Segundo publicou o diário argentino Clarín, o caso de Puig ocorre apenas algumas semanas após a morte de Noelia Castillo. A tramitação do seu pedido prolongou-se durante quase três anos, com dois rejeições prévias por parte das autoridades sanitárias antes de que, num terceiro intento, o pedido fosse finalmente aceite.
Outro caso de eutanásia por sofrimento psíquico
Puig, vizinho de Reus, levava perto de três anos a solicitar o acesso à chamada prestação de ajuda para morrer. Nesse tempo, teve de atravessar vários filtros médicos e administrativos, e recebeu duas negativas antes de que o seu terceiro intento fosse finalmente aceite. A resolução definitiva sustentou que o seu quadro de depressão severa resistente tinha desembocado num sofrimento físico e emocional impossível de aliviar com os meios terapêuticos disponíveis.
A decisão apoiou-se na Lei Orgânica 3/2021, que regula a eutanásia em Espanha e contempla esta prestação para pessoas que padecem uma doença grave e incurável ou um padecimento grave, crónico e impossibilitante nas condições previstas pela norma.
No caso de Pere Puig, a comissão que revisou o expediente concluiu que a situação clínica encaixava nesse suposto. O paciente apresentava uma incapacidade reconhecida de 68%, sofria ansiedade generalizada permanente, crises de pânico recorrentes e uma postração quase contínua na cama, com um deterioro físico acrescentado pela inatividade. Os médicos assinalaram além disso que não existia um prognóstico razoável de recuperação e qualificaram o seu estado como “crónico e impossibilitante”.
Duas décadas de tratamentos sem resultado
O historial clínico incorporado ao expediente refletia um percurso terapêutico longo e falhado. Puig tinha provado mais de quinze fármacos distintos ao longo de vinte anos e tinha desenvolvido, além disso, uma forte intolerância a boa parte dos psicofármacos disponíveis. Também constava resistência a terapias avançadas, entre elas a eletroconvulsiva, o que reforçou a tese de que não restavam alternativas eficazes capazes de reverter o quadro.
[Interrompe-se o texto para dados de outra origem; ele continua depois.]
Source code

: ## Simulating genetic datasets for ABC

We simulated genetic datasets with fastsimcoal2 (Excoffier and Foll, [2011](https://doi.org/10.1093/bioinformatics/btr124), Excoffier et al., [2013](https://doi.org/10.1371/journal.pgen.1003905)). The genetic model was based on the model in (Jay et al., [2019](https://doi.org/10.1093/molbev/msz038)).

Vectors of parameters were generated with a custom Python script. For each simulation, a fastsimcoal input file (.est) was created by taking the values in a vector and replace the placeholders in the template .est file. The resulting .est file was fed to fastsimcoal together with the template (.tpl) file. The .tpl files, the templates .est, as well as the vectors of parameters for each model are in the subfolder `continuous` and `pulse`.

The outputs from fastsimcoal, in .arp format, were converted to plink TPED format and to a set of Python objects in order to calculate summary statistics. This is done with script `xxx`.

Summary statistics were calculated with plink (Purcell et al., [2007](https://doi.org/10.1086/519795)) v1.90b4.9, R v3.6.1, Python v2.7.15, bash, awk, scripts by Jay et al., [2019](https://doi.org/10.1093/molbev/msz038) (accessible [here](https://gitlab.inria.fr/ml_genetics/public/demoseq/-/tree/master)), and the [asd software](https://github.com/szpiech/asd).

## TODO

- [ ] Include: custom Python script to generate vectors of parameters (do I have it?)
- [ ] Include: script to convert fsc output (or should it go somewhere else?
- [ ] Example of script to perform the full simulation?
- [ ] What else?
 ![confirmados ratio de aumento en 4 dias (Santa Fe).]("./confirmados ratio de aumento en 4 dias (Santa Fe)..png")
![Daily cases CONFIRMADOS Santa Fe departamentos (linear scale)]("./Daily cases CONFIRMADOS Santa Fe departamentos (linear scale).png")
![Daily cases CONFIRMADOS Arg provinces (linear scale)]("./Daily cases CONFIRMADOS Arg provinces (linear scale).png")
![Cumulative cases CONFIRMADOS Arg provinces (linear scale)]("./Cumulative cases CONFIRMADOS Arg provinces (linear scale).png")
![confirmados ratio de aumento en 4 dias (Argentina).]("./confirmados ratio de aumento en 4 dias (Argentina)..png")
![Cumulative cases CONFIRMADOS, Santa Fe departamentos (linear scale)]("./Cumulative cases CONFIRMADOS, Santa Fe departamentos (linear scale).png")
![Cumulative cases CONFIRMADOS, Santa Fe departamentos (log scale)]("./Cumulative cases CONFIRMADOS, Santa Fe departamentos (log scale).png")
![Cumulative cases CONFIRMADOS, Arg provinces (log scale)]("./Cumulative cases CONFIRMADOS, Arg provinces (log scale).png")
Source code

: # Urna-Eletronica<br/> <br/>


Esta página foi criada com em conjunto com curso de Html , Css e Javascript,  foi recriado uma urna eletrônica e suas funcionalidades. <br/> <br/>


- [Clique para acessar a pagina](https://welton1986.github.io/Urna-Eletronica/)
Esse foi o elemento decisivo para que a Comissão de Garantia e Avaliação da Catalunha deixasse sem efeito os relatórios negativos anteriores, que ainda apontavam para uma possível melhoria. A validação administrativa desbloqueou assim o procedimento e permitiu executar a eutanásia na quinta-feira 16 de abril.
Um precedente que agrava a deriva da lei
O caso não só teve repercussão pelo seu desenlace, mas pelo que revela sobre a expansão prática da lei. Se num primeiro momento a eutanásia foi apresentada em Espanha como uma resposta excecional perante doenças terminais ou dores físicas extremas, a sua aplicação em situações de sofrimento psíquico grave volta a mostrar até que ponto a fronteira se tem ido deslocando.
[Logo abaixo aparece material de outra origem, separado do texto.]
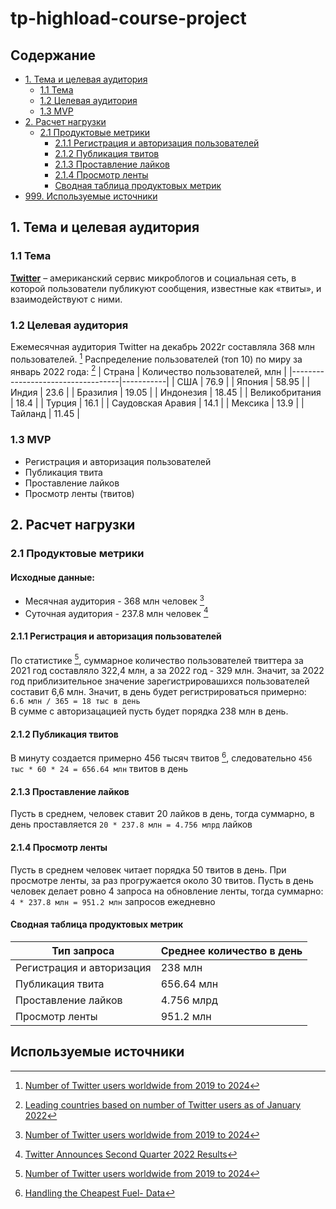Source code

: # tp-highload-course-project

## Содержание
- [1. Тема и целевая аудитория](#1)
  - [1.1 Тема](#2)
  - [1.2 Целевая аудитория](#3)
  - [1.3 MVP](#4)
- [2. Расчет нагрузки](#5)
  - [2.1 Продуктовые метрики](#6)
    - [2.1.1 Регистрация и авторизация пользователей](#7)
    - [2.1.2 Публикация твитов](#8)
    - [2.1.3 Проставление лайков](#9)
    - [2.1.4 Просмотр ленты](#10)
    - [Сводная таблица продуктовых метрик](#11)
- [999. Используемые источники](#999)


## <a id="1"></a> 1. Тема и целевая аудитория
### <a id="2"></a> 1.1 Тема
**[Twitter](https://twitter.com/)** &ndash; американский сервис микроблогов и социальная сеть, в которой пользователи публикуют сообщения, известные как «твиты», и взаимодействуют с ними.

### <a id="3"></a> 1.2 Целевая аудитория
Ежемесячная аудитория Twitter на декабрь 2022г составляла 368 млн пользователей. [^3]
Распределение пользователей (топ 10) по миру за январь 2022 года: [^2]
| Страна | Количество пользователей, млн |
|-----------------------------------|-----------|
| США | 76.9 |
| Япония | 58.95 |
| Индия | 23.6 |
| Бразилия | 19.05 |
| Индонезия | 18.45 |
| Великобритания | 18.4 |
| Турция | 16.1 |
| Саудовская Аравия | 14.1 |
| Мексика | 13.9 |
| Тайланд | 11.45 |

### <a id="4"></a> 1.3 MVP
- Регистрация и авторизация пользователей
- Публикация твита
- Проставление лайков
- Просмотр ленты (твитов)

## <a id="5"></a> 2. Расчет нагрузки
### <a id="6"></a> 2.1 Продуктовые метрики
#### Исходные данные:
- Месячная аудитория - 368 млн человек [^3]
- Суточная аудитория - 237.8 млн человек [^1]

#### <a id="7"></a> 2.1.1 Регистрация и авторизация пользователей
По статистике [^3], суммарное количество пользователей твиттера за 2021 год составляло 322,4 млн, а за 2022 год - 329 млн. Значит, за 2022 год приблизительное значение зарегистрировашихся пользователей составит 6,6 млн. Значит, в день будет регистрироваться примерно:  
`6.6 млн / 365 = 18 тыс в день`  
В сумме с авторизацацией пусть будет порядка 238 млн в день.

#### <a id="8"></a> 2.1.2 Публикация твитов
В минуту создается примерно 456 тысяч твитов [^4], следовательно `456 тыс * 60 * 24 = 656.64 млн` твитов в день

#### <a id="9"></a> 2.1.3 Проставление лайков
Пусть в среднем, человек ставит 20 лайков в день, тогда суммарно, в день проставляется `20 * 237.8 млн = 4.756 млрд` лайков

#### <a id="10"></a> 2.1.4 Просмотр ленты
Пусть в среднем человек читает порядка 50 твитов в день. При просмотре ленты, за раз прогружается около 30 твитов. Пусть в день человек делает ровно 4 запроса на обновление ленты, тогда суммарно:  
`4 * 237.8 млн = 951.2 млн` запросов ежедневно

#### <a id="11"></a> Сводная таблица продуктовых метрик
| Тип запроса | Среднее количество в день|
|-|-|
| Регистрация и авторизация | 238 млн |
| Публикация твита  | 656.64 млн |
| Проставление лайков | 4.756 млрд |
| Просмотр ленты | 951.2 млн |

## <a id="999"></a> Используемые источники
[^1]: [Twitter Announces Second Quarter 2022 Results](https://s22.q4cdn.com/826641620/files/doc_financials/2022/q2/Final_Q2'22_Earnings_Release.pdf)
[^2]: [Leading countries based on number of Twitter users as of January 2022](https://www.statista.com/statistics/242606/number-of-active-twitter-users-in-selected-countries)
[^3]: [Number of Twitter users worldwide from 2019 to 2024](https://www.statista.com/statistics/303681/twitter-users-worldwide/)
[^4]: [Handling the Cheapest Fuel- Data](https://www.loginradius.com/blog/engineering/handling-cheapest-fuel-data/)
Essa deriva já tinha aflorado com o caso de Noelia, cuja morte foi executada em março em meio de recursos judiciais, oposição familiar e uma grande comoção social. Deixando em evidência que a eutanásia não constitui um avanço médico nem uma conquista da liberdade, mas uma manifestação da cultura da morte que termina apresentando como solução a eliminação do que sofre. Nessa lógica, o sofrimento deixa de ser acompanhado e passa a ser suprimido com a morte do paciente.
Quando uma sociedade aceita que o desespero, a depressão e a postração podem desembocar numa prestação pública para morrer, o problema não se limita a um expediente médico. O que se põe em jogo é o modo mesmo de entender a dignidade humana, o valor do sofrimento e o dever de proteger a vida precisamente quando mais frágil se encontra.